Apr 08, 2014 - Sale 2344

Sale 2344 - Lot 171

Price Realized: $ 1,000
?Final Price Realized includes Buyer’s Premium added to Hammer Price
Estimate: $ 500 - $ 750
(MASSACHUSETTS.) Bartlett, Joseph. A long series of letters from an eccentric Harvard graduate to his protégé. 22 Autograph Letters Signed from Bartlett to William Jenks, plus one related letter by Jenks; various sizes and conditions. Vp, 1796-1823

Additional Details

Joseph Bartlett (1762-1827) was a 1782 Harvard graduate whose erratic career as a lawyer, literary figure, and (briefly) state legislator ended with him spending his final years in indigence.
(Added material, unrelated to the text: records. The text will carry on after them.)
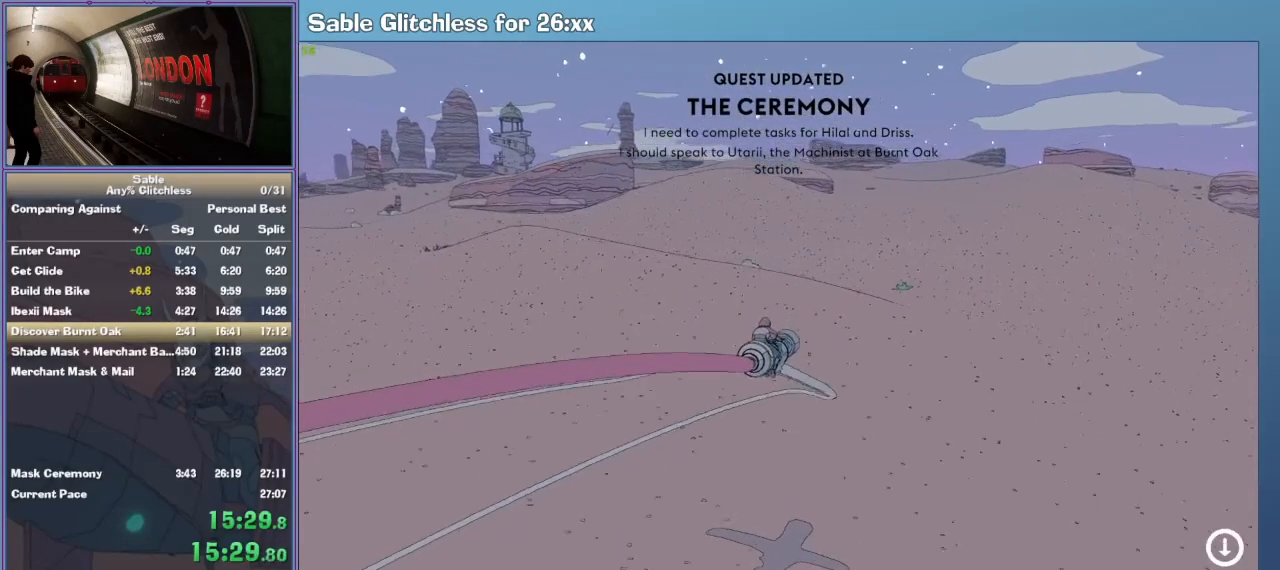
{"keys": ["w"], "mouse": [], "events": [[267, "a", "down"], [333, "a", "up"]]}
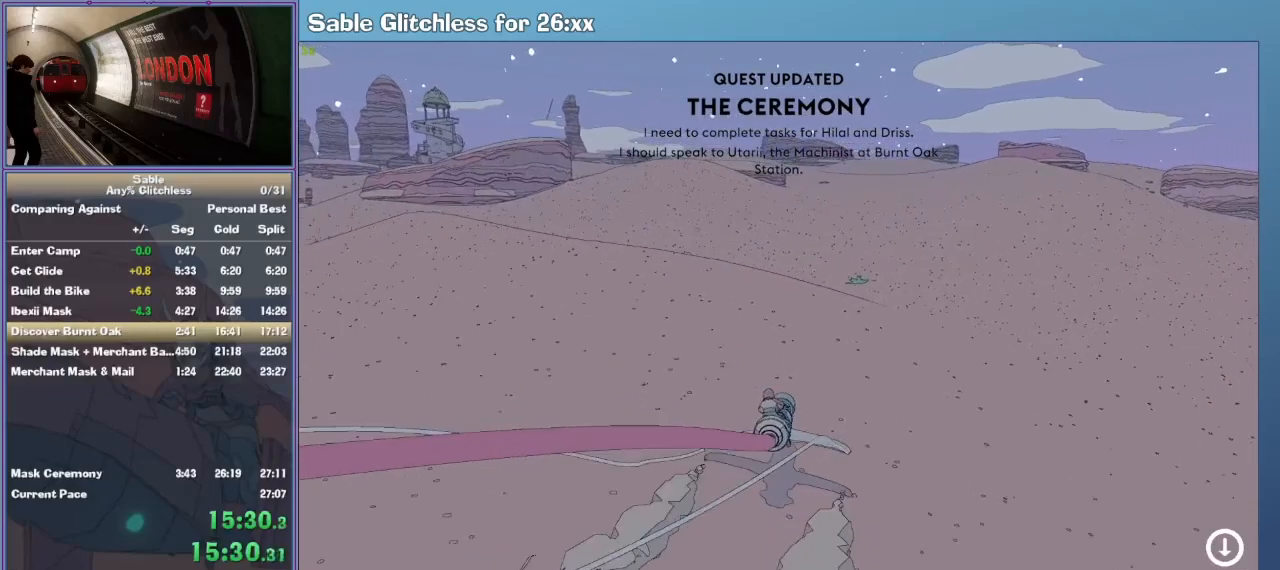
{"keys": ["w"], "mouse": [], "events": [[300, "d", "down"], [333, "d", "up"]]}
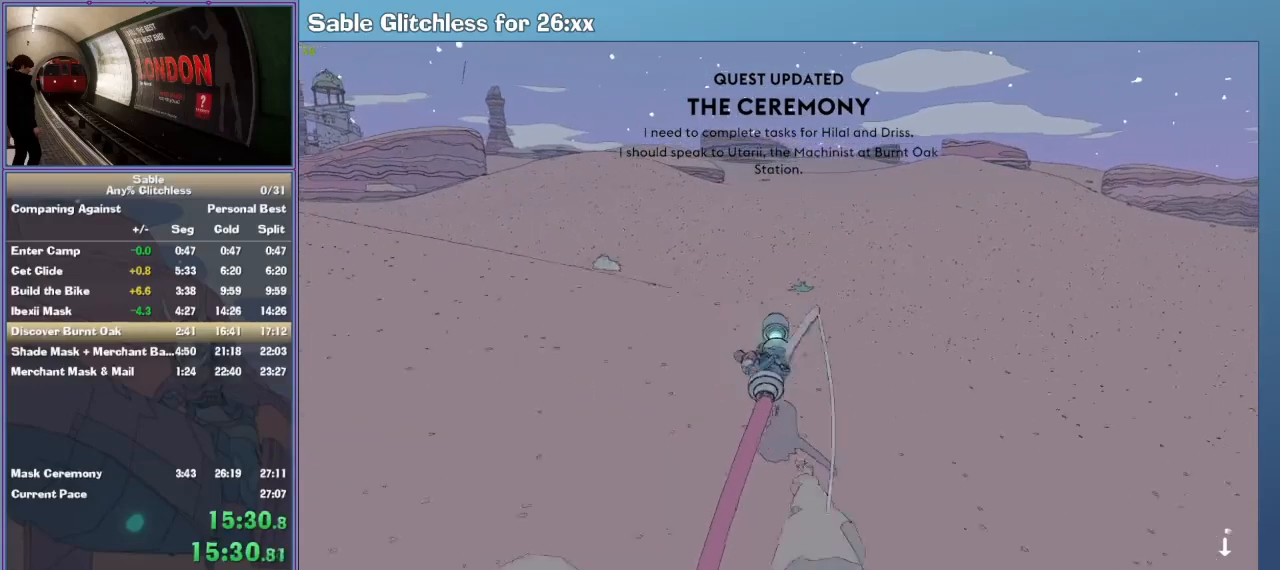
{"keys": ["w"], "mouse": [], "events": [[167, "a", "down"], [200, "a", "up"]]}
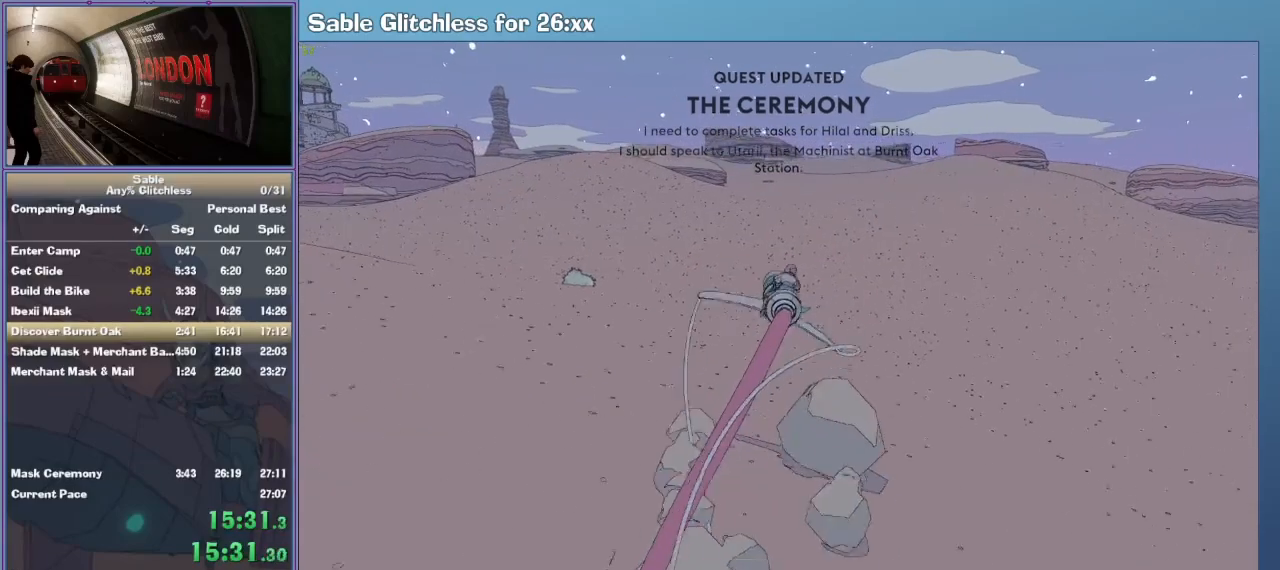
{"keys": ["w"], "mouse": [], "events": []}
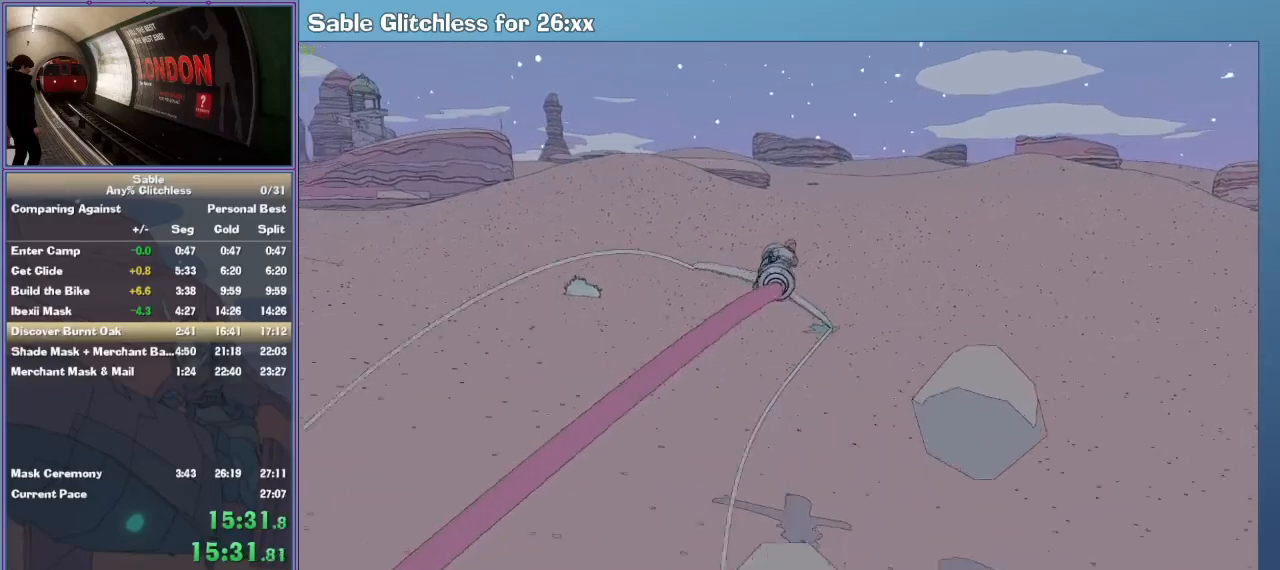
{"keys": ["w"], "mouse": [], "events": []}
Most of these letters were written in 1796 and 1797, a period when Bartlett was actively involved in Harvard Phi Beta Kappa affairs as an alumnus in Woburn and Cambridge, MA. Here he writes to his protégé, Harvard senior William Jenks (1778-1866), aggressively pursuing a friendship with the younger man and arranging for his medical care and board during a severe illness. In his 19 August 1796 letter, he wrote "Your success in life is near, very near, my heart. If I can at any time afford you any assistance, you may ask with confidence & with certainty. Was my purse as deep as my sympathy I would supply ev'ry want & wipe away ev'ry tear wrung by misery. I confide in you; never expose my letters. Consider them as sacred between us."
Three of the letters are written long after Jenks's graduation, as Jenks went on to a successful career in the clergy, while his mentor Bartlett entered a downward spiral. An 1812 retained draft from Jenks to Bartlett encloses $30 "in acknowledgement of Mr. Bartlett's former attention & kindness," along with a rough accounting of how much Bartlett may have spent on his behalf. In 1813, Bartlett acknowledges that Jenks has sent him $50, which he describes as "unequal to my equitable demand" and looks forward to "a more generous remuneration." In 1823 he again reminds Jenks of past favors and describes himself as "in absolute distress without common necessaries or decent cloathing."
An early biographical dictionary described Bartlett as "one of the eccentric men and wits of the bar. . . . He led, for some time, a wild, irregular life, to which he was introduced by a set of companions, gay like himself, to whom his wit and reckless manners made him acceptable . . . . He had not industry nor steadiness of purpose sufficient to accomplish any important object, or to obtain any valuable reputation. In his last days, he had become a burden to his friends and acquaintances, and closed his irregular and useless life at Boston, October 27, 1827" (Willis, History of the Law, the Courts, and the Lawyers of Maine, 439-443).